Economic Impact

With more than 20,000 employees, the University of Rochester is, by far, the region’s largest employer and the sixth largest employer in the state.  Its growth has been primarily fueled by added employment at the Medical Center and health system, which has risen 34 percent in the last decade. 

The potential for health care and university-based biomedical research to spur regional economic growth was center stage in 2011, due an economic development initiative launched in July by New York Governor Andrew Cuomo.  The Finger Lakes Regional Economic Development Council, co-chaired by University of Rochester President Joel Seligman, was formed by the Governor to develop a five-year strategic plan for the nine-county region. 

Finger Lakes Plan Request for ProposalA central theme of the Finger Lakes plan was the importance of the region’s growing health care sector and the need to foster academic-industry research and development partnerships.  The region’s high quality and comparatively lower cost health care system – with Medicare and commercial insurers’ costs 20 to 25 percent below the national average – is a key factor attracting companies to expand or relocate to the Finger Lakes. 

The Council identified projects that have a direct impact on URMC research and technology commercialization, which earned funding from the state.
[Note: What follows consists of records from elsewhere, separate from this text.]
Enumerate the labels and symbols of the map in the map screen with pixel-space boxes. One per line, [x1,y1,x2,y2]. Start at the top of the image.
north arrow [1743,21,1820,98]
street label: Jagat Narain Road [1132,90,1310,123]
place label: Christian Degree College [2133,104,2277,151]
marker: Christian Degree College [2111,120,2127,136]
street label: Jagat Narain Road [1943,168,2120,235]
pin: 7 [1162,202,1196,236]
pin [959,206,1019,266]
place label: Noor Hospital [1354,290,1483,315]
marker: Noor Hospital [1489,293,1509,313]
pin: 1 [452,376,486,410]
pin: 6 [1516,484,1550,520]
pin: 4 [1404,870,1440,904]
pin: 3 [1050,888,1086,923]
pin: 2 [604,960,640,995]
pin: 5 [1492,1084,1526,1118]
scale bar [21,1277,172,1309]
These include:

  • $5 million for the University of Rochester Health Sciences Center for Computational Innovation.  This proposed $100 million partnership between the University and IBM – two of the state’s largest employers – will enhance Rochester’s position as a center for biomedical research and a magnet for research funding, scientific talent, and industry and academic collaboration.  The centerpiece of the partnership will be an array of IBM Blue Gene/Q supercomputers creating the world’s most powerful computer system dedicated to biomedical research.
  • $2.5 million for the Finger Lakes Business Accelerator Cooperative.  This proposal will combine and expand the reach of programs provided by High Tech Rochester (a University of Rochester affiliate), RIT’s Venture Creations, and the region’s small business development centers and industrial development agencies into a comprehensive and coordinated system to support early-stage technology companies.  A new hub facility in the Greater Rochester region will enhance the area’s capacity to incubate new life sciences companies. 
  • The state also awarded $300,000 for the Finger Lakes Health Collaborative, a partnership that includes URMC and will improve health by reducing rates of hypertension.
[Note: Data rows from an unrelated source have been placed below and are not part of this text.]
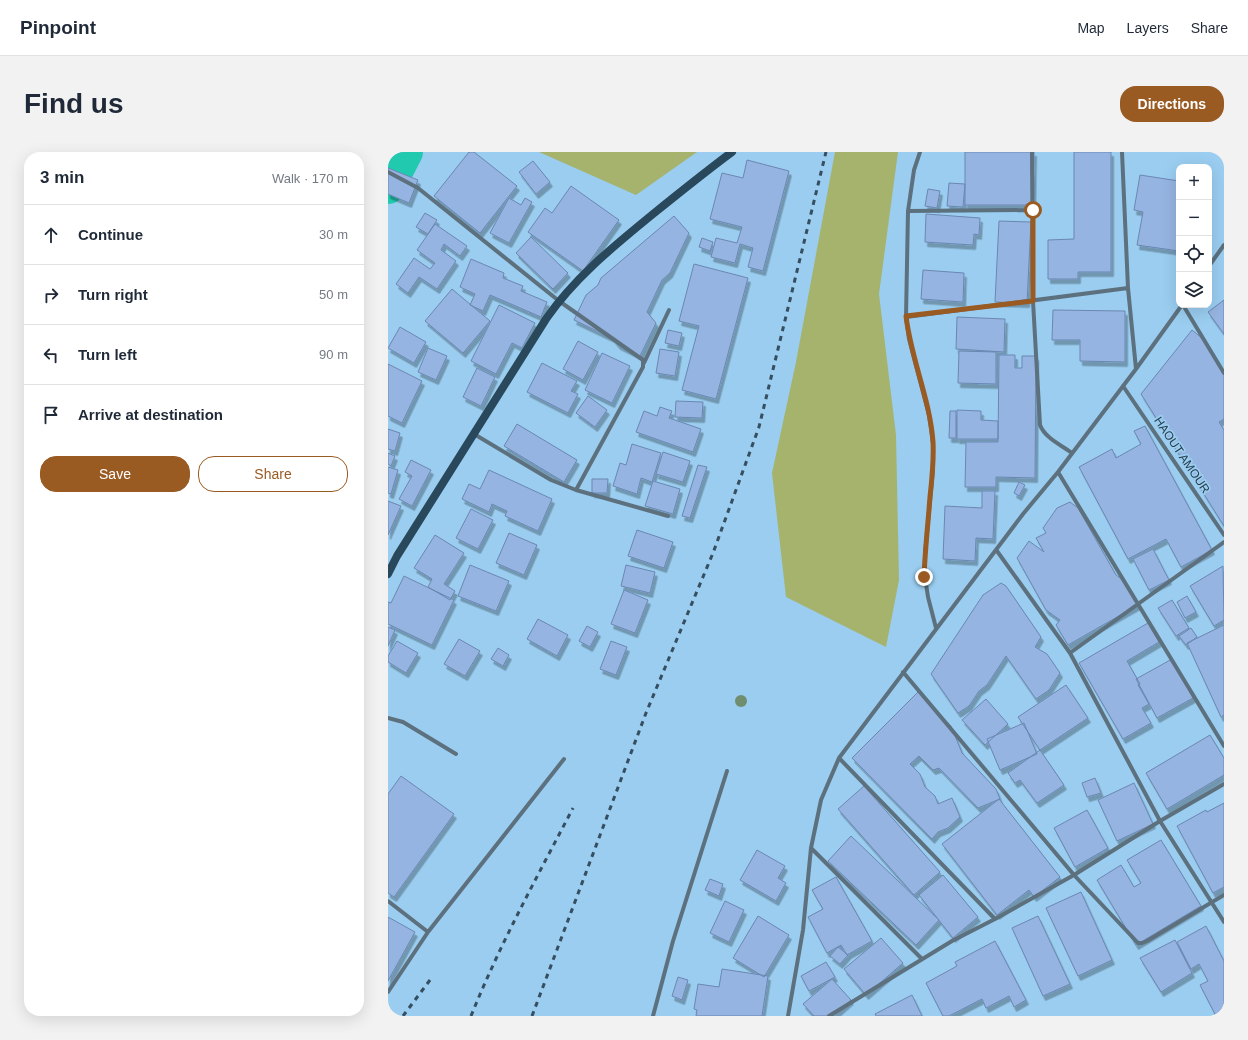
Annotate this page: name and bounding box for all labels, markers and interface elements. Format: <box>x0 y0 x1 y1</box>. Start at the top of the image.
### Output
text: Pinpoint <box>20 17 96 38</box>
text: Map <box>1077 20 1105 36</box>
text: Layers <box>1127 20 1169 36</box>
text: Share <box>1191 20 1228 36</box>
button: Directions <box>1120 86 1224 122</box>
text: Find us <box>24 88 124 119</box>
map controls <box>1176 164 1212 308</box>
button: + <box>1176 164 1212 200</box>
text: 3 min <box>40 168 84 187</box>
text: Walk · 170 m <box>272 171 348 186</box>
button: − <box>1176 200 1212 236</box>
route start <box>1024 201 1042 219</box>
icon: ahead <box>40 224 62 246</box>
text: Continue <box>78 226 143 243</box>
text: 30 m <box>319 227 348 242</box>
button: locate <box>1176 236 1212 272</box>
button: layers <box>1176 272 1212 308</box>
icon: right <box>40 284 62 306</box>
text: Turn right <box>78 286 148 303</box>
text: 50 m <box>319 287 348 302</box>
icon: left <box>40 344 62 366</box>
text: Turn left <box>78 346 137 363</box>
text: 90 m <box>319 347 348 362</box>
icon: arrive <box>40 404 62 426</box>
text: Arrive at destination <box>78 406 223 423</box>
street label: HAOUT AMOUR <box>1151 414 1213 496</box>
button: Save <box>40 456 190 492</box>
button: Share <box>198 456 348 492</box>
route end <box>915 568 933 586</box>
Commercializing Discoveries

Implantable Diagnostic Microchip Wins Patent

implantable chipIn November, the Medical Center received a U.S. patent for an implantable “living chip” technology that can provide doctors with more accurate, real-time information on their patients’ health and alert them to changes in condition.  The technology, developed by URMC cardiologist Spencer Rosero, M.D., has a vast array of potential applications, including in patients with heart failure to detect changes in blood protein levels or to work in conjunction with other implantable devices such as a wireless defibrillator/pacemaker or insulin pumps.  In addition, the company Rosero founded to develop the technology – Physiologic Communications – was acquired by Raland Therapeutics, a Perinton-based firm that focuses on interventional medicine and therapeutic devices.

Clearer Images Lead to New Start-up

A new company was launched to commercialize an imaging technology developed at the Medical Center. Clarelast has licensed a set of software modules and ultrasound probes developed by URMC surgeon Christopher Barry, M.D., Ph.D.  These components, which can be used with existing Doppler ultrasound machines, provide physicians and researchers with more accurate and non-invasive readings of the composition of soft tissue, enabling them to determine fat and fiber content of the liver, help distinguish benign and malignant tumors, and identify blood vessel atherosclerosis.

Technology Transfer Offices Tap Social Media

The Medical Center and River Campus Offices of Technology Transfer (OTT) introduced a suite of online social media tools to keep our scientific community and potential industry partners up to date about the University’s intellectual property and technology commercialization activities.  The OTT social media platforms, which include a Facebook page, LinkedIn group, Twitter feed, and a blog, offer information about the University’s technology transfer process and how to get involved, profiles of technologies, scientists, and start-up companies, event and funding announcements, and technology commercialization news.   

New Patent Law Praised

In September, University officials hailed the President’s signing into law of the Leahy-Smith America Invents Act into law.  The new law, which has implications for University technology commercialization, makes significant changes that clarify and simplify the U.S. patent application process and harmonize the system with the nation’s major trading partners.  Specifically, the law will create new procedures that will improve patent quality and reduce litigation costs.  It will also provide the U.S. Patent and Trademark Office with the resources necessary to resolve the backlog of patent applications and modernize operations.  It currently takes upwards of five years for the office to issue a patent, a delay that hinders efforts to license and commercialize new university technologies.